Direct-Inverse Prompting: Analyzing LLMs' Discriminative Capacity in Self-Improving Generation
Jihyun Janice Ahn, Ryo Kamoi, Lu Cheng, Rui Zhang, Wenpeng Yin
TL;DR
The paper tackles the problem of generative uncertainty in large language models (LLMs) by introducing Direct-Inverse Discriminative Prompting, a multi-angle approach using Direct, Inverse, and Combination prompts to select the most certain answers from multiple generations. It evaluates these prompts on two math-focused datasets (MATH and MathQA) across four LLMs (two closed-source, two open-source) and compares against Chain-of-Thought and Universal Self-Consistency baselines. Findings show that discriminative prompts substantially improve performance for closed-source LLMs, with Direct and Inverse often outperforming baselines, while open-source models primarily benefit from Direct Prompt due to negation understanding challenges; MetaMath generally underperforms with these prompts. The results yield practical guidance for deploying discriminative prompting to reduce self-generated uncertainty and highlight avenues for broader evaluation across more models and domains.
Abstract
Mainstream LLM research has primarily focused on enhancing their generative capabilities. However, even the most advanced LLMs experience uncertainty in their outputs, often producing varied results on different runs or when faced with minor changes in input, despite no substantial change in content.
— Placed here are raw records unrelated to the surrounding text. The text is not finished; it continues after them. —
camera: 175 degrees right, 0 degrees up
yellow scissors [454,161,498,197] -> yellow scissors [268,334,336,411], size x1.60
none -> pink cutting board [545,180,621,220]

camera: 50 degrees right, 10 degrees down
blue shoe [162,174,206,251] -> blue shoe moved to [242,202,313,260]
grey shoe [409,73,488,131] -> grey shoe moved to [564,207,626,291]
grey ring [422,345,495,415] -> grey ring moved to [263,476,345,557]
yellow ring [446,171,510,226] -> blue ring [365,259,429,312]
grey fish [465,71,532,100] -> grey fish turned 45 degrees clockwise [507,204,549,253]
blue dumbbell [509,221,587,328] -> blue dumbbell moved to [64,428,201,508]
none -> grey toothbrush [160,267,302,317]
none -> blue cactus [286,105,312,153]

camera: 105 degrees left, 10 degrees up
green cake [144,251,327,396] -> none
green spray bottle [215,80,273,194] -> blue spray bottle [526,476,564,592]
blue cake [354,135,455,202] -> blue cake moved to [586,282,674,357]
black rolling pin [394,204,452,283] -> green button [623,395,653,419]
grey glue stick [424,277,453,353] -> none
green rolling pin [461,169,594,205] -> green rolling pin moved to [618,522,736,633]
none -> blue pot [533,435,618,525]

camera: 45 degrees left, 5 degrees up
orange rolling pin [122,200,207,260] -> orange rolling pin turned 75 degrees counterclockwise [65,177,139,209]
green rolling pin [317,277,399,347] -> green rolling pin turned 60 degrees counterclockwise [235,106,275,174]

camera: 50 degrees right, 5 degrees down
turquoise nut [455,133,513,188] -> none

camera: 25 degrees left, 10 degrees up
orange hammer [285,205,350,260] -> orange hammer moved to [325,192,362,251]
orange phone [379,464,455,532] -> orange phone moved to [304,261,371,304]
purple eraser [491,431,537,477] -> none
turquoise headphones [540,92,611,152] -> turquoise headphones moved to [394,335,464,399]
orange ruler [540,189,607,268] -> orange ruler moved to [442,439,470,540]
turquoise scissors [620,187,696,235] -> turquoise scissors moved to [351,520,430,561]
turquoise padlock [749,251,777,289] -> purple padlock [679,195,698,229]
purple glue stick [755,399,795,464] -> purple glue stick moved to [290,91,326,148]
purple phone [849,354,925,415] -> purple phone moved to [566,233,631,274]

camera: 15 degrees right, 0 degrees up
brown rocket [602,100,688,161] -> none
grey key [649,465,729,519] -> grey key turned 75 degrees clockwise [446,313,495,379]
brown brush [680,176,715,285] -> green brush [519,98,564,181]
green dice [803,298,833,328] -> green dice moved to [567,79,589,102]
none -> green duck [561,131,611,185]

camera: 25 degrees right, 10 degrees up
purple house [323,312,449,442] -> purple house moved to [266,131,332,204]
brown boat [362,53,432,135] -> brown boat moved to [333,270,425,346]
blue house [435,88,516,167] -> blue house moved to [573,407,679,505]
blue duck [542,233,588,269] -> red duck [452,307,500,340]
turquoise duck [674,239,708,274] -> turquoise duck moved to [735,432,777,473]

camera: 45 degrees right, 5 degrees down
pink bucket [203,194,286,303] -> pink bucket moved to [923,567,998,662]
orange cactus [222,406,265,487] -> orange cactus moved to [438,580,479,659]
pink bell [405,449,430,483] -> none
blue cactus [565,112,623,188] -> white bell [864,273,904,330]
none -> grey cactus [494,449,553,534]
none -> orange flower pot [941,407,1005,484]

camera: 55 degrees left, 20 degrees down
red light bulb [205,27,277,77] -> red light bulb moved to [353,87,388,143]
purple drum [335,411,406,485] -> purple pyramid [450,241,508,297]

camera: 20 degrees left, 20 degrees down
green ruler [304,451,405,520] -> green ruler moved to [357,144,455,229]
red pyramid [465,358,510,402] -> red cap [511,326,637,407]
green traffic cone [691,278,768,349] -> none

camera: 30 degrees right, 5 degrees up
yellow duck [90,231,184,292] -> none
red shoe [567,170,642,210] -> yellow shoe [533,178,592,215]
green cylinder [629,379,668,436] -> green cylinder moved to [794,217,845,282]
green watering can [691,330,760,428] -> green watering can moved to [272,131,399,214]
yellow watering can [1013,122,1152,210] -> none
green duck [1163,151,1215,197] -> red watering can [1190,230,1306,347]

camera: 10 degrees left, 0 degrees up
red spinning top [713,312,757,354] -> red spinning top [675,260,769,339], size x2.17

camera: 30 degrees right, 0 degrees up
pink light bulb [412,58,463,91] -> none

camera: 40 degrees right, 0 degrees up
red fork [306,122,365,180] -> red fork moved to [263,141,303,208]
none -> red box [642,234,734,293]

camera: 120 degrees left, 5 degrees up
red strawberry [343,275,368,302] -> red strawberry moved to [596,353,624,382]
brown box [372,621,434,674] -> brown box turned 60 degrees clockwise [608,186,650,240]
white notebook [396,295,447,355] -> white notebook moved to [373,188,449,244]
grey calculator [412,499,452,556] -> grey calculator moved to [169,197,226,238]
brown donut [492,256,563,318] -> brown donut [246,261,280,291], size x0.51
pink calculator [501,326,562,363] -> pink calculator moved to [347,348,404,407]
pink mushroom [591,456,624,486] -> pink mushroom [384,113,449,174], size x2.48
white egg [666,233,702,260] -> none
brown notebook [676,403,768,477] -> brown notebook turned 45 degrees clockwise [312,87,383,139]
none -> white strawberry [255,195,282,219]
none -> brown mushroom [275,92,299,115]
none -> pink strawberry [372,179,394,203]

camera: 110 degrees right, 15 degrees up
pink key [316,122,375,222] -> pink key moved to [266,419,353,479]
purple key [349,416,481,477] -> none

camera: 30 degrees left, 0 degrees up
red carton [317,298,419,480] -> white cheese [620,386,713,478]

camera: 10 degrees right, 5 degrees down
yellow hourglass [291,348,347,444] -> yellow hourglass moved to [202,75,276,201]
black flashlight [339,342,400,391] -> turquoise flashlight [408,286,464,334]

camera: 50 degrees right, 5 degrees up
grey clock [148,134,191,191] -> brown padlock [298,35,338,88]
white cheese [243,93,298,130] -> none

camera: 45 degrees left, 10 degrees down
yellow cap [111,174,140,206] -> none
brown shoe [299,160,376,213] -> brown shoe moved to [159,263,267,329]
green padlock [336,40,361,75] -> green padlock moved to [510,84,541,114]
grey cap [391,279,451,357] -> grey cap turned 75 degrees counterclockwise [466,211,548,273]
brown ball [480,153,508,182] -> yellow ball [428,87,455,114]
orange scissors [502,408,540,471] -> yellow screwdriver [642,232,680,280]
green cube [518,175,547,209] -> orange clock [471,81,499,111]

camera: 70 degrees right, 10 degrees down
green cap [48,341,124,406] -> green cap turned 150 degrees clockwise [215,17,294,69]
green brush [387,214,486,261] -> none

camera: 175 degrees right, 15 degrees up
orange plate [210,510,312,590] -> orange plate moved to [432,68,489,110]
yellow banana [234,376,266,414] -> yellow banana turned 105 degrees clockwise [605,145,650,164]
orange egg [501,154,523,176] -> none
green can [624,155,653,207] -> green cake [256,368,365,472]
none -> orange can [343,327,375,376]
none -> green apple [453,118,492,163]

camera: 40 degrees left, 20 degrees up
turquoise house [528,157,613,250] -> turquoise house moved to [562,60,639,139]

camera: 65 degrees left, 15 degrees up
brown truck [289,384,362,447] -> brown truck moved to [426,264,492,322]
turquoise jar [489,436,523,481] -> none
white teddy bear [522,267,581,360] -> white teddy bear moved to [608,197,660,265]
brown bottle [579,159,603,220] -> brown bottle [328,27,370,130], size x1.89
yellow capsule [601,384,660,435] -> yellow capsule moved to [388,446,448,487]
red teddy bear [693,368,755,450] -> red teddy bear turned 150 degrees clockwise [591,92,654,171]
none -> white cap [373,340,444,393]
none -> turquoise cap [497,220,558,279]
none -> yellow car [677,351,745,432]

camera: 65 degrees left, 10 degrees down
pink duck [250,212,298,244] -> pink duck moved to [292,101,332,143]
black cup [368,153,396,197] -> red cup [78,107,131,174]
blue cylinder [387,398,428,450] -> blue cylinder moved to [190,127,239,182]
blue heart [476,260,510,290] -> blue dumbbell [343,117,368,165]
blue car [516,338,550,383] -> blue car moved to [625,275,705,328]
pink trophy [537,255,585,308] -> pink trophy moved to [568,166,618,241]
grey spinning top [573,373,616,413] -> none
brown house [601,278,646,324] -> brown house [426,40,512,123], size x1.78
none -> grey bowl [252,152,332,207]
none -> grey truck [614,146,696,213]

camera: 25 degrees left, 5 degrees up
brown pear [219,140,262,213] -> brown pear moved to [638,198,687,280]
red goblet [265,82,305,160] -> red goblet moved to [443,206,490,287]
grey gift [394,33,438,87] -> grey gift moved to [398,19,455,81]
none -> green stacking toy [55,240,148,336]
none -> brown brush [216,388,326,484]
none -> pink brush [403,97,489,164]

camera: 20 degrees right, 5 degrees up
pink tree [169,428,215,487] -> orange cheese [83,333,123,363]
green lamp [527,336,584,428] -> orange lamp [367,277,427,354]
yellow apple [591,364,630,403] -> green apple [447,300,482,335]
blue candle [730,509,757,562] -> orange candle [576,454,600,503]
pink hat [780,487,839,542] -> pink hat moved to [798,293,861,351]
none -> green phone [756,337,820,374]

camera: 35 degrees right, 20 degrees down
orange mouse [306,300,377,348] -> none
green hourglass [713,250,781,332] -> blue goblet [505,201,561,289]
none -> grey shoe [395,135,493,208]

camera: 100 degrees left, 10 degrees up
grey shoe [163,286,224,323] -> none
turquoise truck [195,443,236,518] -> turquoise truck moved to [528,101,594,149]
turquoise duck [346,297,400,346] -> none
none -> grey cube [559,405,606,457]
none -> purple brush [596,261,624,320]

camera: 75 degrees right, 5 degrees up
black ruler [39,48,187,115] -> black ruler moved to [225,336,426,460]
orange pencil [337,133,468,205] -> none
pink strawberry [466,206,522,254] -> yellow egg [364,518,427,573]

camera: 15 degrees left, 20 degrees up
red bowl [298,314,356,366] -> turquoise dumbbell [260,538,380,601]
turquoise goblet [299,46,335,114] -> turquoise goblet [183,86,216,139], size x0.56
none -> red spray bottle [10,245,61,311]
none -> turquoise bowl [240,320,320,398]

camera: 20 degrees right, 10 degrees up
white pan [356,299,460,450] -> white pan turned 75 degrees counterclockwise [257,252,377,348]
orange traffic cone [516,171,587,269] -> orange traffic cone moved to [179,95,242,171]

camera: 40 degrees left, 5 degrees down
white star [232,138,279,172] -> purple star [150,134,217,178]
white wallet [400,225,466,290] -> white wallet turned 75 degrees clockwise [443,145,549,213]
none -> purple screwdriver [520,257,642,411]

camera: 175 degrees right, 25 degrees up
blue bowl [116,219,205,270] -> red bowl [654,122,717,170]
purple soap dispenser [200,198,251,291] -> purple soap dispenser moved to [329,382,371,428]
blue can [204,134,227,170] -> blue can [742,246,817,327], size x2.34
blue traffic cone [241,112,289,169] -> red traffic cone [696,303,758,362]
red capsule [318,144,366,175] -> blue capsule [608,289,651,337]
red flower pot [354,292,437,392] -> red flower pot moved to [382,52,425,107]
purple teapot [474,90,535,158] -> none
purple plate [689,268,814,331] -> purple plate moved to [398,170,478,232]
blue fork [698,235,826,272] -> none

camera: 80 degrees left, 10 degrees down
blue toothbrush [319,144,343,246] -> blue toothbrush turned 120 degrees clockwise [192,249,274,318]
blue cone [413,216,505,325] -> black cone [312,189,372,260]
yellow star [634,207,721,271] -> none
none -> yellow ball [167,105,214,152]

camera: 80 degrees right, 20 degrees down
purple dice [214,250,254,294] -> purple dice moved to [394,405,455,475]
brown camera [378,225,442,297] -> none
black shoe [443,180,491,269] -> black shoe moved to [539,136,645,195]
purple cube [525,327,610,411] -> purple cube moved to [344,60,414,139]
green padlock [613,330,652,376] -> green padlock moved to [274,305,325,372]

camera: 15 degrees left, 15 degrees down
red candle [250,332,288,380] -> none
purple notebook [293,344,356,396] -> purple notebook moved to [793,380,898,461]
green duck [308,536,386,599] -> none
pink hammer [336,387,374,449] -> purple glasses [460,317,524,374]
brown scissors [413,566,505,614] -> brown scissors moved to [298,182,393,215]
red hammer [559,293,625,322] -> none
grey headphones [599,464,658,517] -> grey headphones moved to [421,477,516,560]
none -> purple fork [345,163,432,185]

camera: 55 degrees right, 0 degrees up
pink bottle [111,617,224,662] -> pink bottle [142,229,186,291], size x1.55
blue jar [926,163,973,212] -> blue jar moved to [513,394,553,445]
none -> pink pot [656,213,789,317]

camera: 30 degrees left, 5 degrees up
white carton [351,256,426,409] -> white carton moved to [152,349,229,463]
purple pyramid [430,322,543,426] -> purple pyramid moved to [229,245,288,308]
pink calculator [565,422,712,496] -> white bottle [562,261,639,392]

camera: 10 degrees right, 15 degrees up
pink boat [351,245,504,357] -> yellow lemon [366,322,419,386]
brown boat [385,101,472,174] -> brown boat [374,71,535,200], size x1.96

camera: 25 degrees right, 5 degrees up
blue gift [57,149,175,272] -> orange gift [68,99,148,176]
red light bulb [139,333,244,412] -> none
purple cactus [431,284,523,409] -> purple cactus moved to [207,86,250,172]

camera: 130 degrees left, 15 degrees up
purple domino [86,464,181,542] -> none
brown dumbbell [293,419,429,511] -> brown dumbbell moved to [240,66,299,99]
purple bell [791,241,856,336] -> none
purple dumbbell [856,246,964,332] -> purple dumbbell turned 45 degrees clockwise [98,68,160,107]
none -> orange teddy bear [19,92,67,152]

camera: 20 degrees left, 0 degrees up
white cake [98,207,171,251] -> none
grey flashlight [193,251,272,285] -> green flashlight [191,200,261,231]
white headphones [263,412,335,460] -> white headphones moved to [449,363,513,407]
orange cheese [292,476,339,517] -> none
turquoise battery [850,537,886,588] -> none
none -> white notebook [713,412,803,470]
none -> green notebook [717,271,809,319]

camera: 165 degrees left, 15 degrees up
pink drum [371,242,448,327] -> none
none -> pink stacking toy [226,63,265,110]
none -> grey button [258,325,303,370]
Given multiple responses from the same LLM to the same input, we advocate leveraging the LLMs' discriminative capability to reduce this generative uncertainty, aiding in identifying the correct answers. Specifically, we propose and analyze three discriminative prompts: direct, inverse, and hybrid, to explore the potential of both closed-source and open-source LLMs in self-improving their generative performance on two benchmark datasets. Our insights reveal which discriminative prompt is most promising and when to use it. To our knowledge, this is the first work to systematically analyze LLMs' discriminative capacity to address generative uncertainty.